__What to do__: From the listing below, select every line where the word "представленных" appears.

+ + +

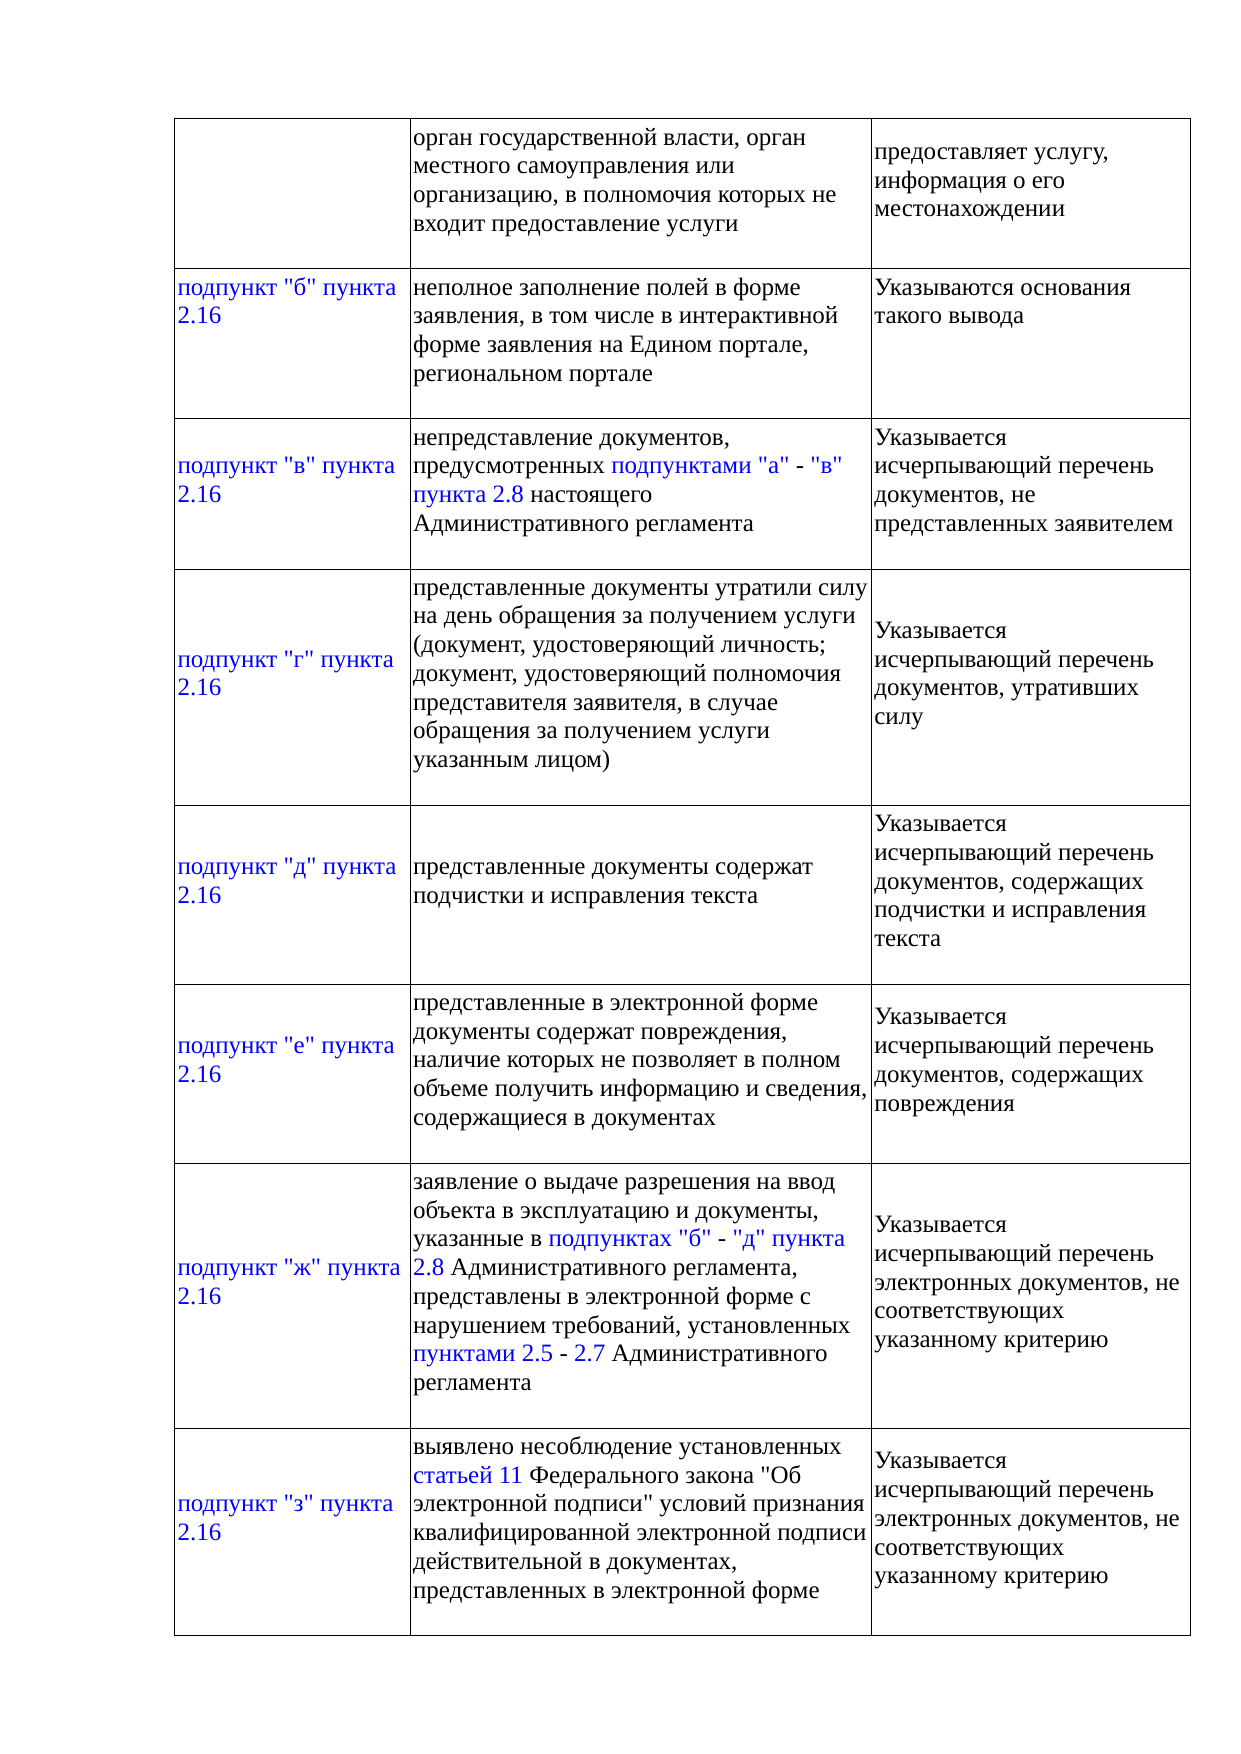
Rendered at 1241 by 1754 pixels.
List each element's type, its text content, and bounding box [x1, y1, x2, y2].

table_cell заявление о выдаче разрешения на ввод объекта в эксплуатацию и документы, указанные в подпунктах "б" - "д" пункта 2.8 Административного регламента, представлены в электронной форме с нарушением требований, установленных пунктами 2.5 - 2.7 Административного регламента [411, 1164, 871, 1428]
table_cell подпункт "ж" пункта 2.16 [175, 1164, 410, 1428]
table_cell подпункт "з" пункта 2.16 [175, 1429, 410, 1635]
table_cell Указывается исчерпывающий перечень документов, содержащих повреждения [872, 985, 1190, 1162]
table_cell Указывается исчерпывающий перечень документов, не представленных заявителем [872, 419, 1190, 568]
table_cell Указываются основания такого вывода [872, 269, 1190, 418]
table_cell выявлено несоблюдение установленных статьей 11 Федерального закона "Об электронной подписи" условий признания квалифицированной электронной подписи действительной в документах, представленных в электронной форме [411, 1429, 871, 1635]
table_cell Указывается исчерпывающий перечень документов, утративших силу [872, 570, 1190, 805]
table_cell Указывается исчерпывающий перечень электронных документов, не соответствующих указанному критерию [872, 1429, 1190, 1635]
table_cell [175, 119, 410, 268]
table_cell подпункт "е" пункта 2.16 [175, 985, 410, 1162]
table_cell подпункт "б" пункта 2.16 [175, 269, 410, 418]
table_cell неполное заполнение полей в форме заявления, в том числе в интерактивной форме заявления на Едином портале, региональном портале [411, 269, 871, 418]
table_cell представленные документы содержат подчистки и исправления текста [411, 806, 871, 984]
table_cell представленные в электронной форме документы содержат повреждения, наличие которых не позволяет в полном объеме получить информацию и сведения, содержащиеся в документах [411, 985, 871, 1162]
table_cell подпункт "г" пункта 2.16 [175, 570, 410, 805]
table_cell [872, 119, 1190, 268]
table_cell представленные документы утратили силу на день обращения за получением услуги (документ, удостоверяющий личность; документ, удостоверяющий полномочия представителя заявителя, в случае обращения за получением услуги указанным лицом) [411, 570, 871, 805]
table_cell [411, 119, 871, 268]
table_cell подпункт "д" пункта 2.16 [175, 806, 410, 984]
table_cell непредставление документов, предусмотренных подпунктами "а" - "в" пункта 2.8 настоящего Административного регламента [411, 419, 871, 568]
table_cell подпункт "в" пункта 2.16 [175, 419, 410, 568]
table_cell Указывается исчерпывающий перечень электронных документов, не соответствующих указанному критерию [872, 1164, 1190, 1428]
table_cell Указывается исчерпывающий перечень документов, содержащих подчистки и исправления текста [872, 806, 1190, 984]
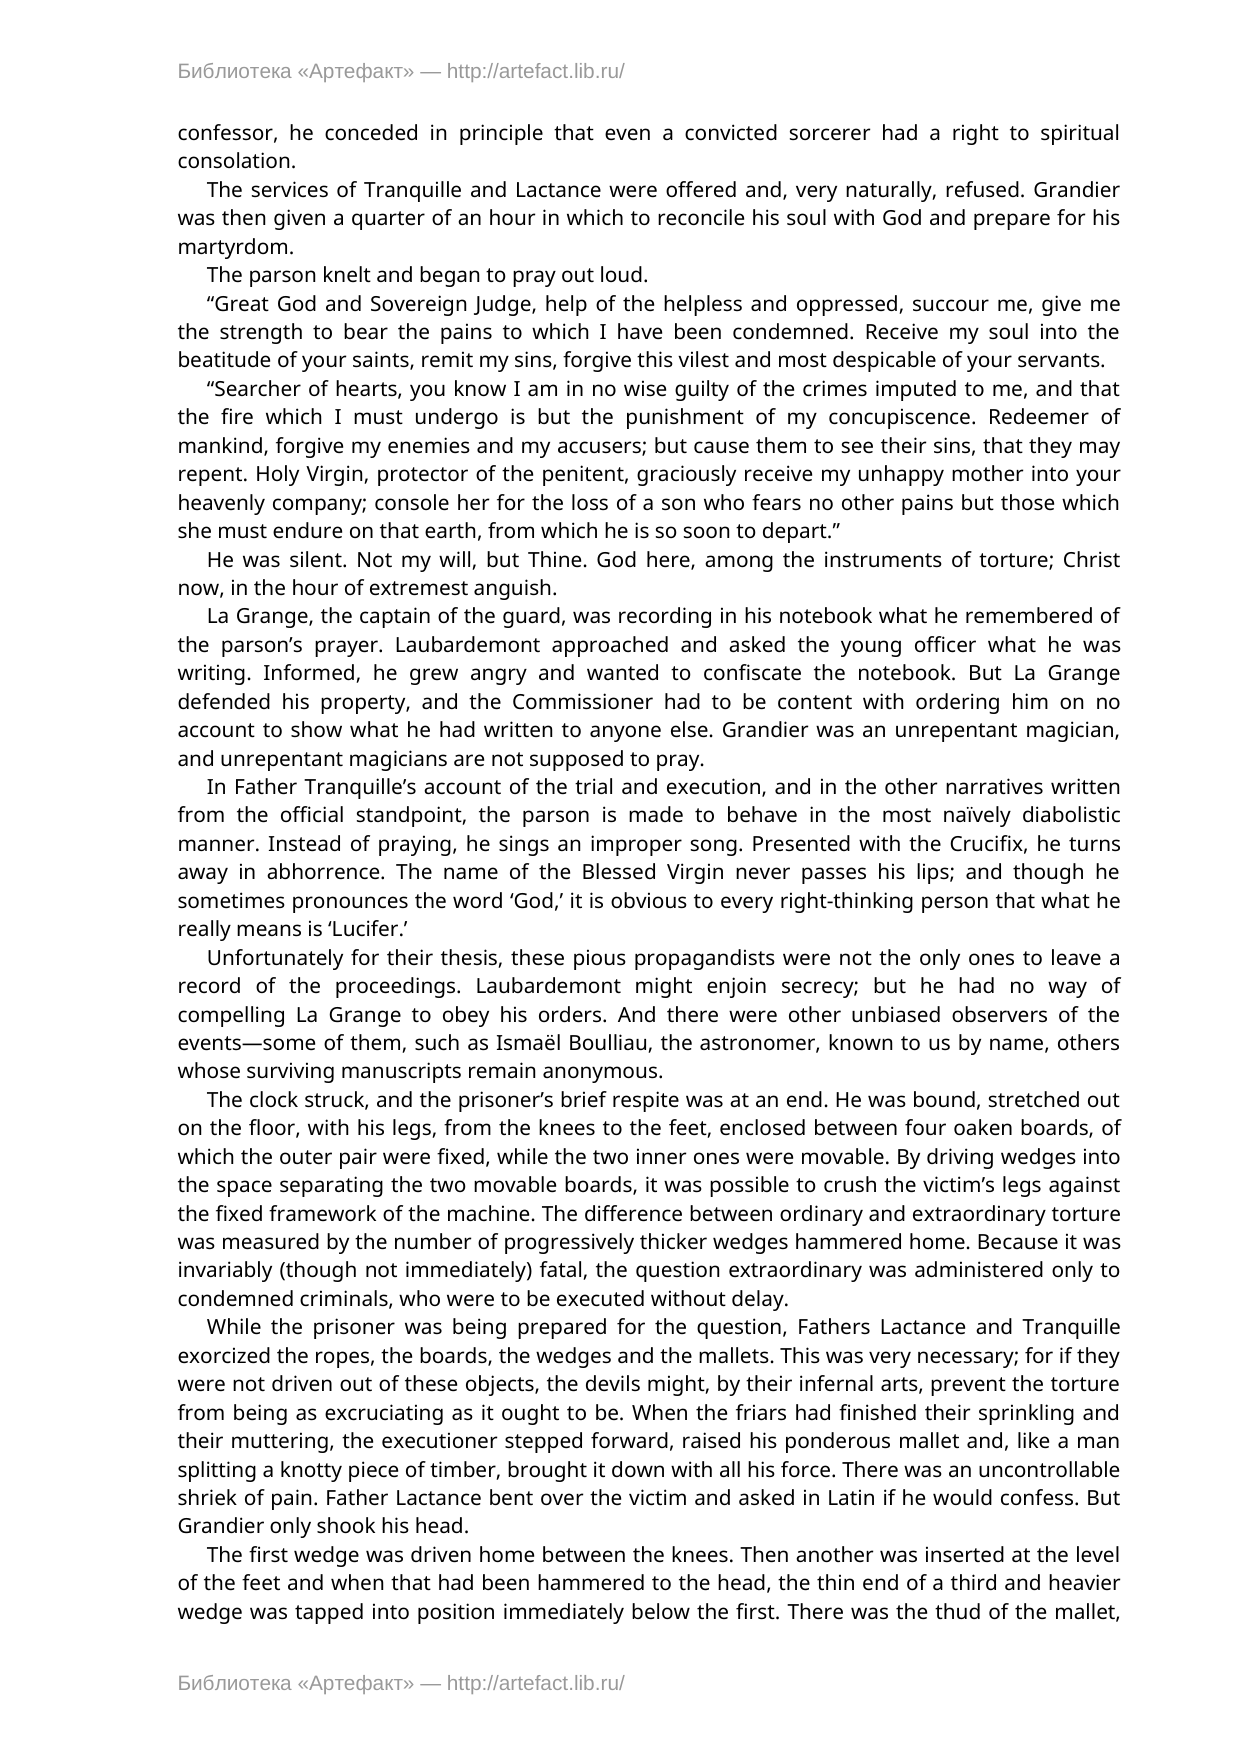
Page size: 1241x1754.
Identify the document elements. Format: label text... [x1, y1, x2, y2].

+ + +

__Written solution__:
table_cell Указывается исчерпывающий перечень документов, не представленных заявителем [872, 419, 1190, 568]
table_cell выявлено несоблюдение установленных статьей 11 Федерального закона "Об электронной подписи" условий признания квалифицированной электронной подписи действительной в документах, представленных в электронной форме [411, 1429, 871, 1635]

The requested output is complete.